-- Dataset excerpts follows --
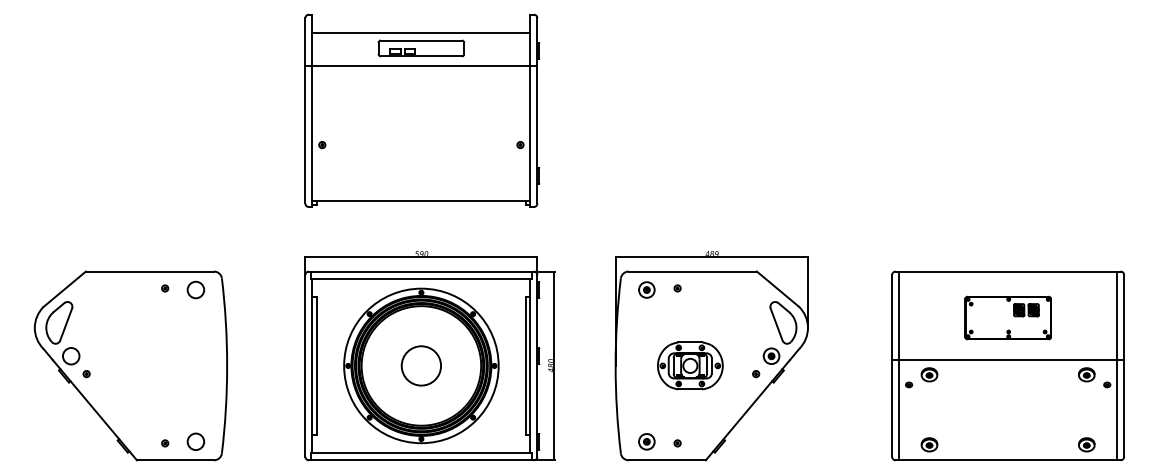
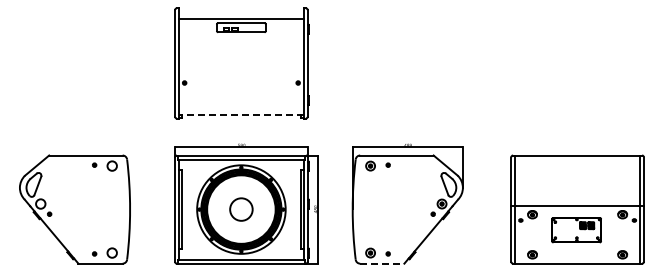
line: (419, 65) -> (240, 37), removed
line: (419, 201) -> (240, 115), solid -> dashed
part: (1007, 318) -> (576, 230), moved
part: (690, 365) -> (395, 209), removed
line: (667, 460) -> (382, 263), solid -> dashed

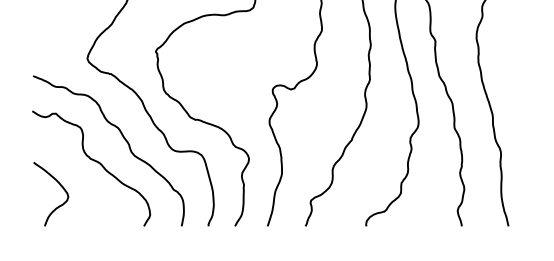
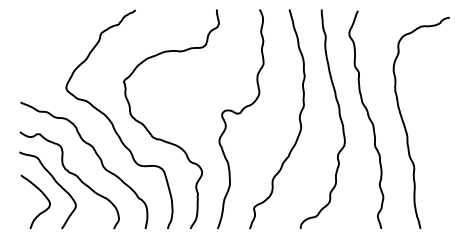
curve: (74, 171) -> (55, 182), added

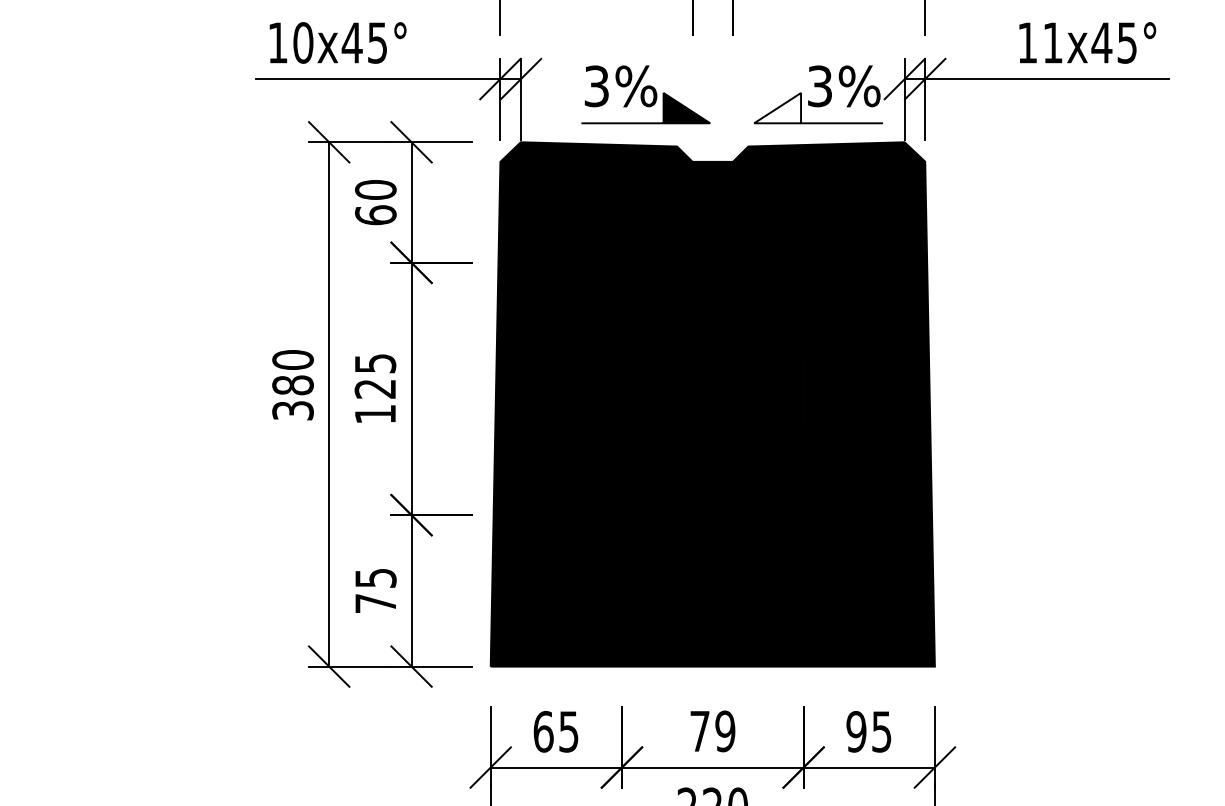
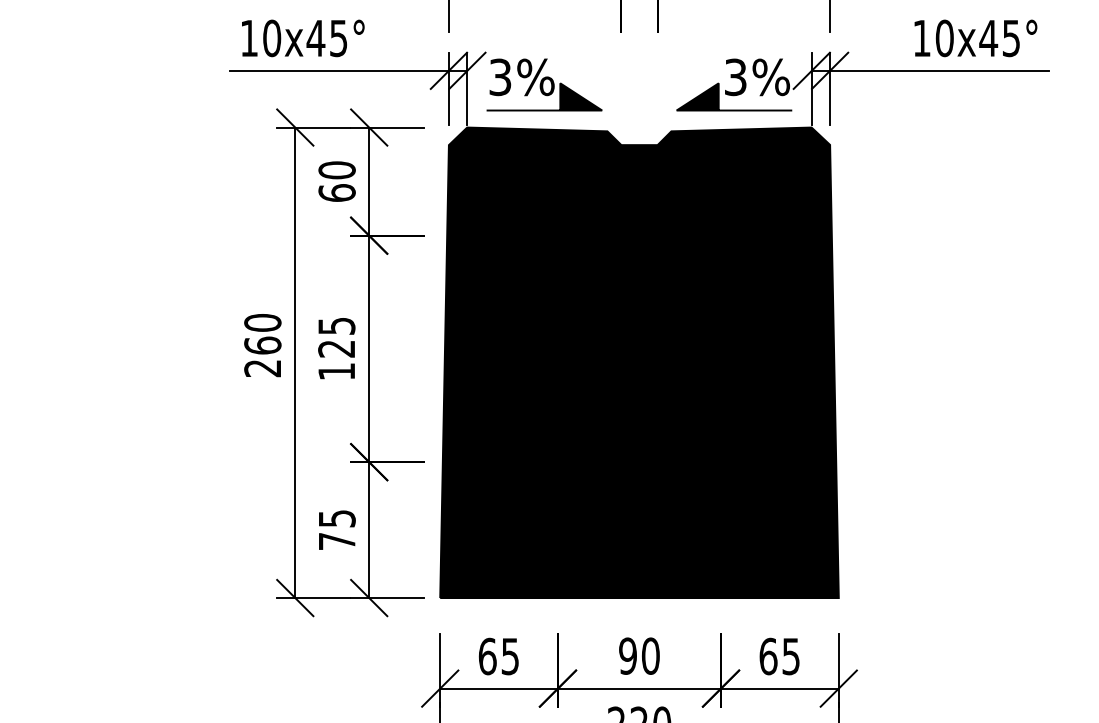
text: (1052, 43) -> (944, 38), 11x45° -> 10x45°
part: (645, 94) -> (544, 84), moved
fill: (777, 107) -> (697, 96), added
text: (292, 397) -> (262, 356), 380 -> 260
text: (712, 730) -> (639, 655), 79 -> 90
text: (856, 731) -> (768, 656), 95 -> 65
-- Dataset excerpts concluded --
-- Dataset excerpts follows --
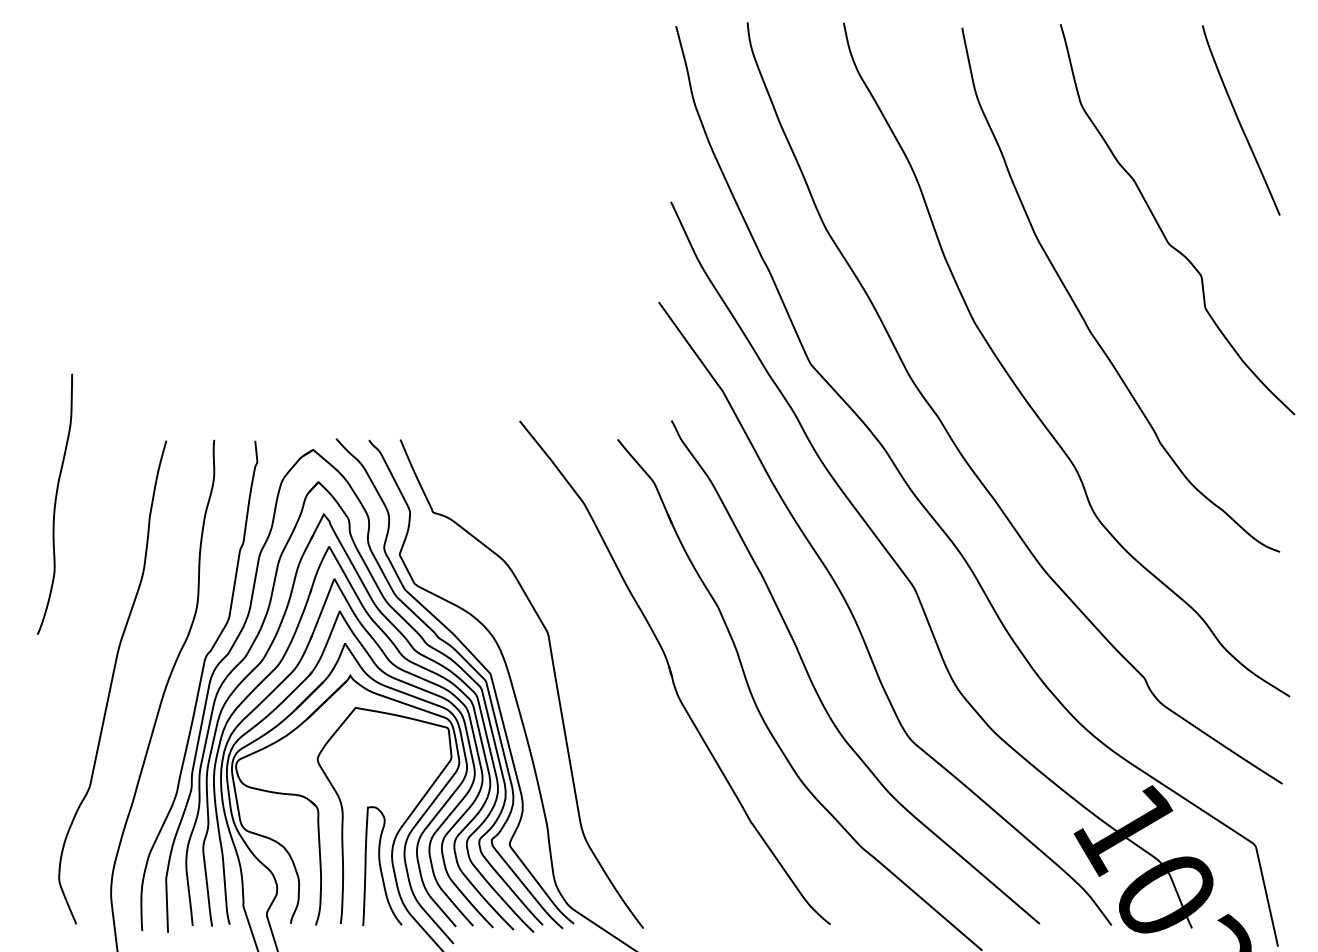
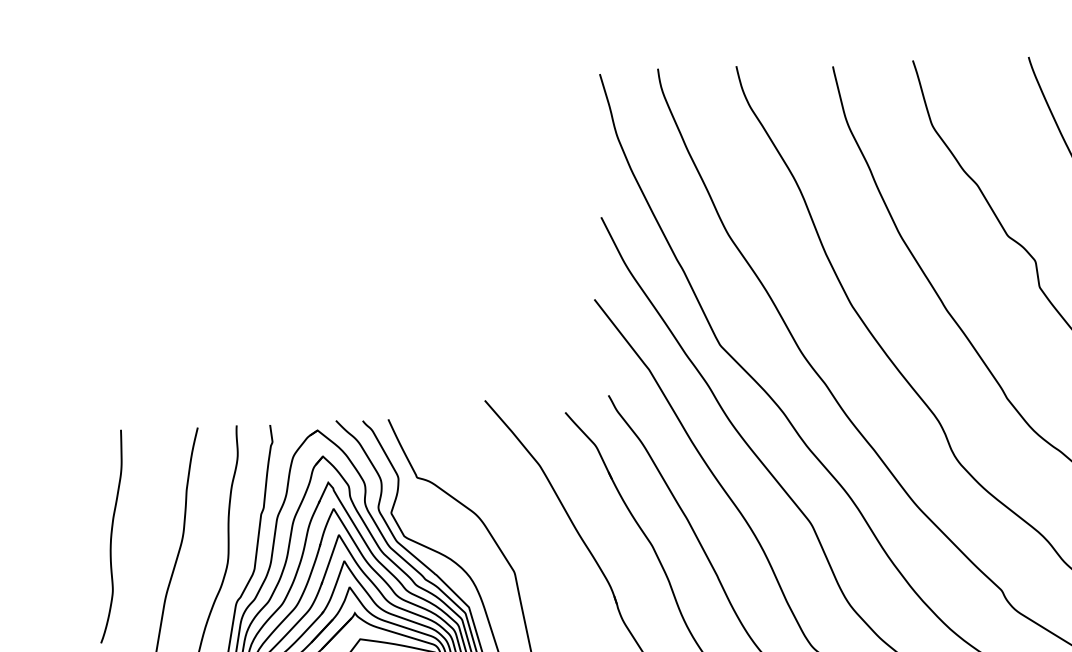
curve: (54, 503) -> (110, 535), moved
-- Dataset excerpts concluded --
§ What is needed: Transcribe the lines above exactly, beginning at the one with "line: (419, 65) -> (240, 37), removed" and ending at the one with "text: (856, 731) -> (768, 656), 95 -> 65". Include both; exclude the pictures.

§ Response to this task:
line: (419, 65) -> (240, 37), removed
line: (419, 201) -> (240, 115), solid -> dashed
part: (1007, 318) -> (576, 230), moved
part: (690, 365) -> (395, 209), removed
line: (667, 460) -> (382, 263), solid -> dashed

curve: (74, 171) -> (55, 182), added

text: (1052, 43) -> (944, 38), 11x45° -> 10x45°
part: (645, 94) -> (544, 84), moved
fill: (777, 107) -> (697, 96), added
text: (292, 397) -> (262, 356), 380 -> 260
text: (712, 730) -> (639, 655), 79 -> 90
text: (856, 731) -> (768, 656), 95 -> 65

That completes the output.